Fourth, there is actually a much simpler – and far more plausible – explanation for this correlation that the authors remarkably do not seem to recognize. It is not surprising that the proportions of junior and senior pupils tend to be similar within individual schools given that they tend to come from the same neighbourhoods or catchment areas. In this sense, any between-school variations found are likely to be due to variations in the socio-demographic nature of the catchment areas of the schools rather than anything that the schools themselves are doing.
Fifth, and finally, the authors do not make any distinction between different types of school-level factors; in particularly, those that are related to the school itself (the school ethos, the curriculum taught etc.) and those that are actually related to the wider neighbourhood in which a school is located and thus are not influenced by the school at all (i.e. socio-demographic characteristics – including levels of obesity – that may vary from school to school but that are not caused by the schools as such but simply reflect their different catchment areas).
This is an important distinction to make. In this case, the absence of such a distinction has lead the authors to making misleading claims regarding the existing and direct influence of the school environment on levels of obesity. This is not to say that schools cannot play an important role in helping to promote healthier lifestyles and reduce levels of childhood obesity but this is a different issue. The authors are focusing here on attempting to identify the existing influences that schools have.
So, here is another example of where the basic point that should have been drilled into any undergraduate student taking a research methods course – that correlation does not necessarily imply causality – seems to have been lost. In this present case, we cannot simply blame the sensationalist and misleading reporting of a journalist. As we saw, the news article broadly reflected the findings from the journal article itself. It may be, therefore, that part of the problem here is that as the research is based on a rather advanced and complex form of statistical modeling then people are going to be less likely to feel qualified in assessing the validity of the claims being made and thus more likely just to take the key findings ‘on trust’. However, and as demonstrated above, this is a dangerous approach to take and can easily lead to important policy decisions being made on the basis of false evidence.

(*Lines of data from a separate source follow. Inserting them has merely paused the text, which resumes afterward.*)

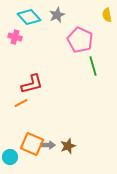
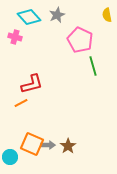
brown star: rotated 14 degrees counterclockwise
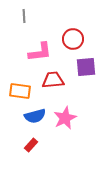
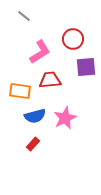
gray line: rotated 48 degrees counterclockwise
pink L-shape: rotated 25 degrees counterclockwise
red trapezoid: moved 3 px left
red rectangle: moved 2 px right, 1 px up
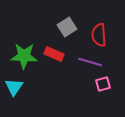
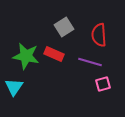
gray square: moved 3 px left
green star: moved 2 px right; rotated 8 degrees clockwise
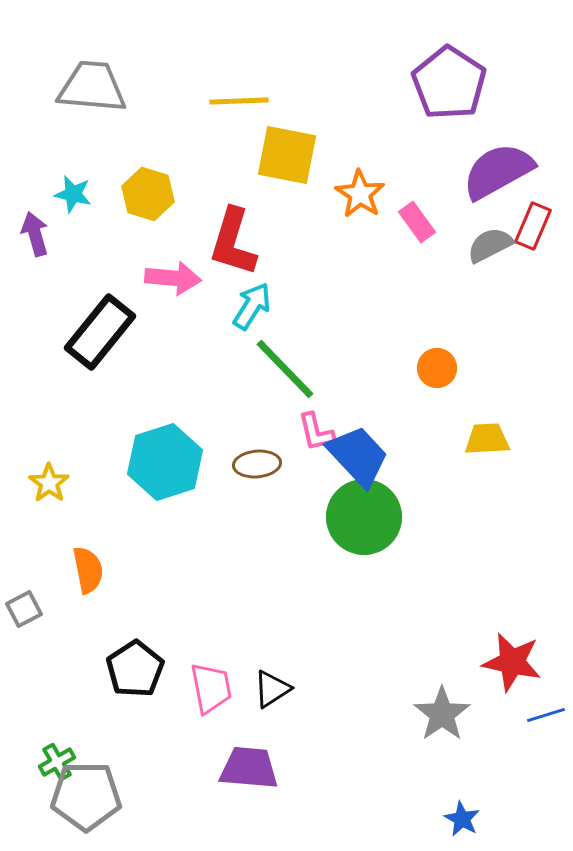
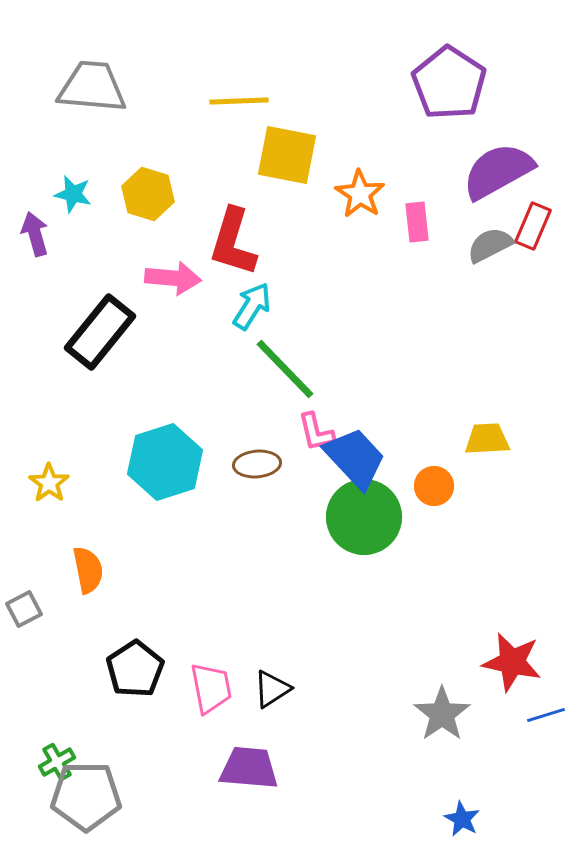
pink rectangle: rotated 30 degrees clockwise
orange circle: moved 3 px left, 118 px down
blue trapezoid: moved 3 px left, 2 px down
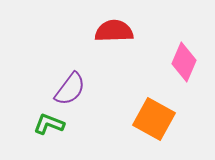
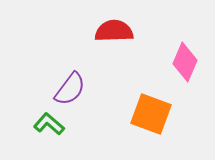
pink diamond: moved 1 px right
orange square: moved 3 px left, 5 px up; rotated 9 degrees counterclockwise
green L-shape: rotated 20 degrees clockwise
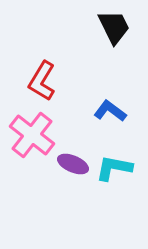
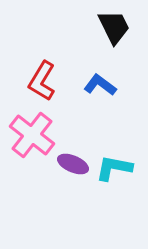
blue L-shape: moved 10 px left, 26 px up
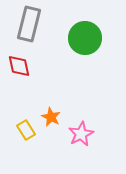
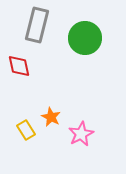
gray rectangle: moved 8 px right, 1 px down
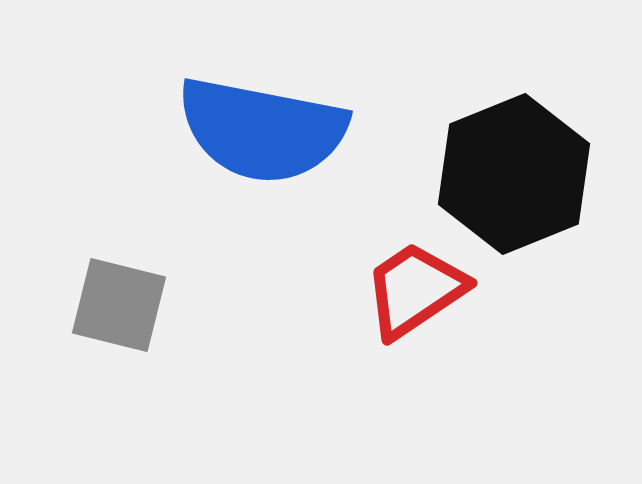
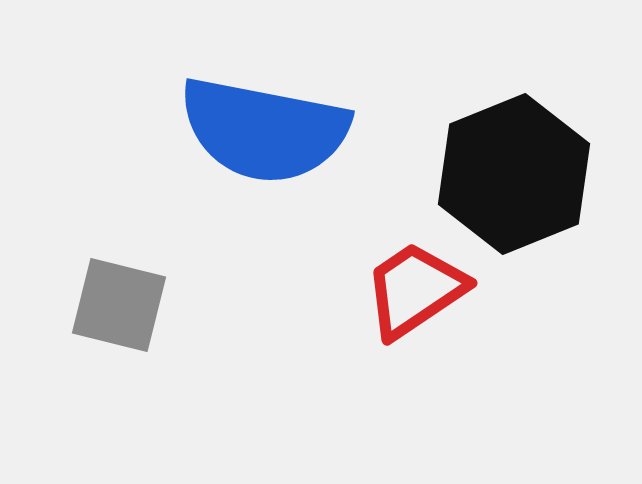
blue semicircle: moved 2 px right
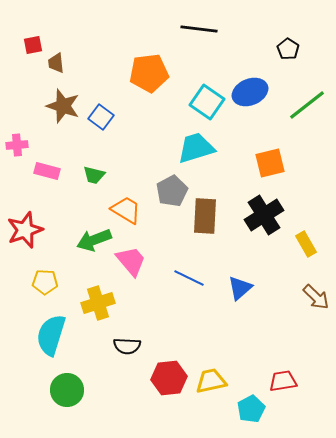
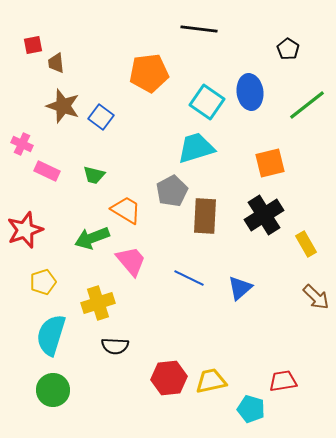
blue ellipse: rotated 76 degrees counterclockwise
pink cross: moved 5 px right, 1 px up; rotated 30 degrees clockwise
pink rectangle: rotated 10 degrees clockwise
green arrow: moved 2 px left, 2 px up
yellow pentagon: moved 2 px left; rotated 20 degrees counterclockwise
black semicircle: moved 12 px left
green circle: moved 14 px left
cyan pentagon: rotated 28 degrees counterclockwise
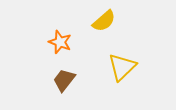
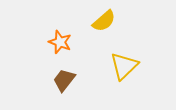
yellow triangle: moved 2 px right, 1 px up
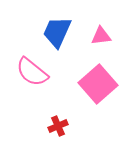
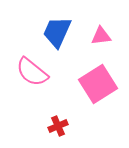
pink square: rotated 9 degrees clockwise
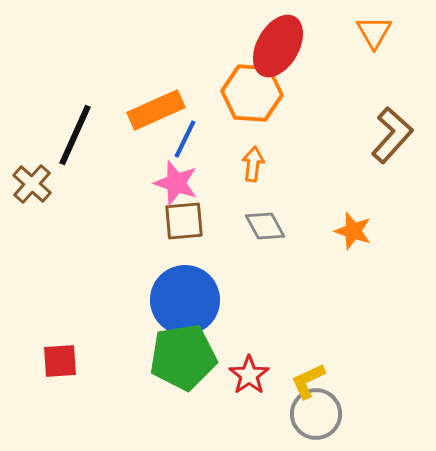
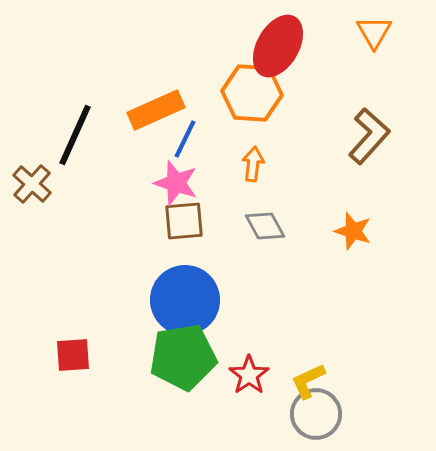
brown L-shape: moved 23 px left, 1 px down
red square: moved 13 px right, 6 px up
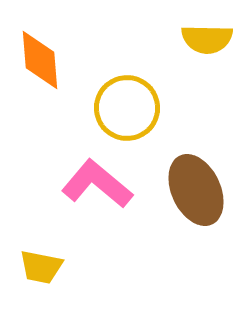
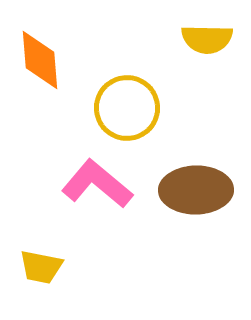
brown ellipse: rotated 66 degrees counterclockwise
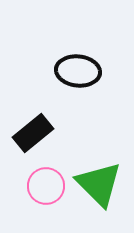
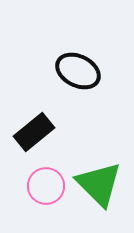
black ellipse: rotated 21 degrees clockwise
black rectangle: moved 1 px right, 1 px up
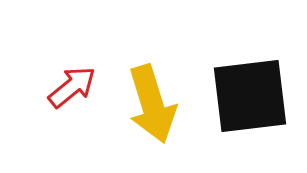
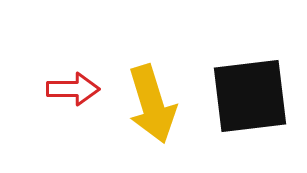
red arrow: moved 1 px right, 2 px down; rotated 39 degrees clockwise
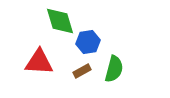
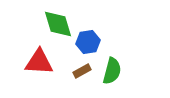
green diamond: moved 2 px left, 3 px down
green semicircle: moved 2 px left, 2 px down
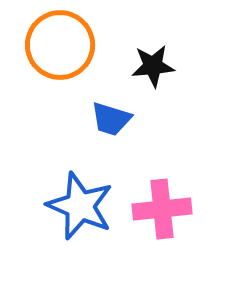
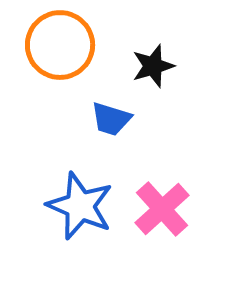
black star: rotated 12 degrees counterclockwise
pink cross: rotated 36 degrees counterclockwise
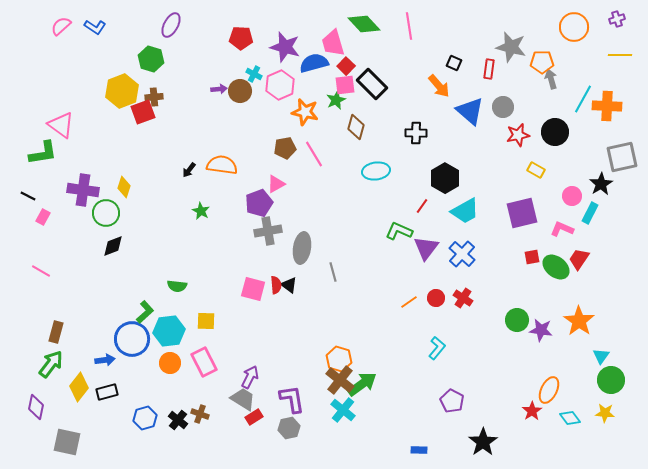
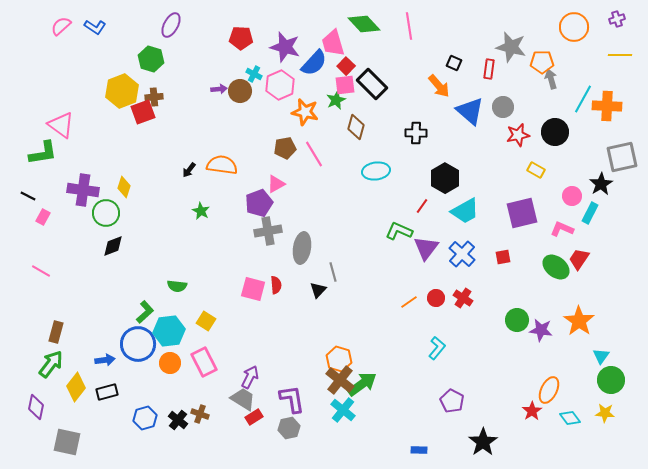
blue semicircle at (314, 63): rotated 148 degrees clockwise
red square at (532, 257): moved 29 px left
black triangle at (289, 285): moved 29 px right, 5 px down; rotated 36 degrees clockwise
yellow square at (206, 321): rotated 30 degrees clockwise
blue circle at (132, 339): moved 6 px right, 5 px down
yellow diamond at (79, 387): moved 3 px left
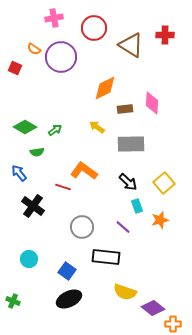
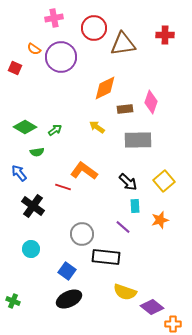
brown triangle: moved 8 px left, 1 px up; rotated 40 degrees counterclockwise
pink diamond: moved 1 px left, 1 px up; rotated 15 degrees clockwise
gray rectangle: moved 7 px right, 4 px up
yellow square: moved 2 px up
cyan rectangle: moved 2 px left; rotated 16 degrees clockwise
gray circle: moved 7 px down
cyan circle: moved 2 px right, 10 px up
purple diamond: moved 1 px left, 1 px up
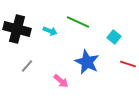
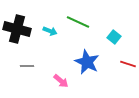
gray line: rotated 48 degrees clockwise
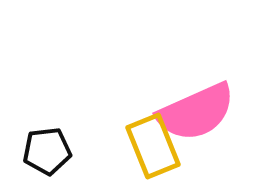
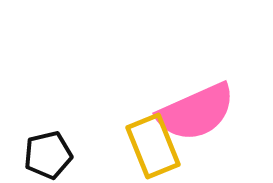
black pentagon: moved 1 px right, 4 px down; rotated 6 degrees counterclockwise
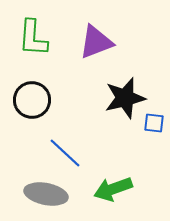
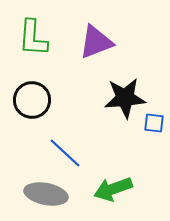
black star: rotated 9 degrees clockwise
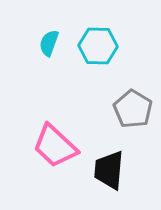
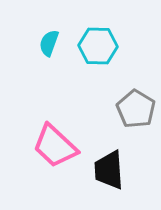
gray pentagon: moved 3 px right
black trapezoid: rotated 9 degrees counterclockwise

Ultimately, this is why the peer-review process is so important in, hopefully, helping to identify and remove some of the more blatant cases of poor quality research. With this in mind, the key question we are left with is how did this article, with the claims it is making, get through the peer-review process of the Journal of Youth Adolescence seemingly unimpeded? Did none of the reviewers (or the editors) recognize and/or raise any of the concerns highlighted above?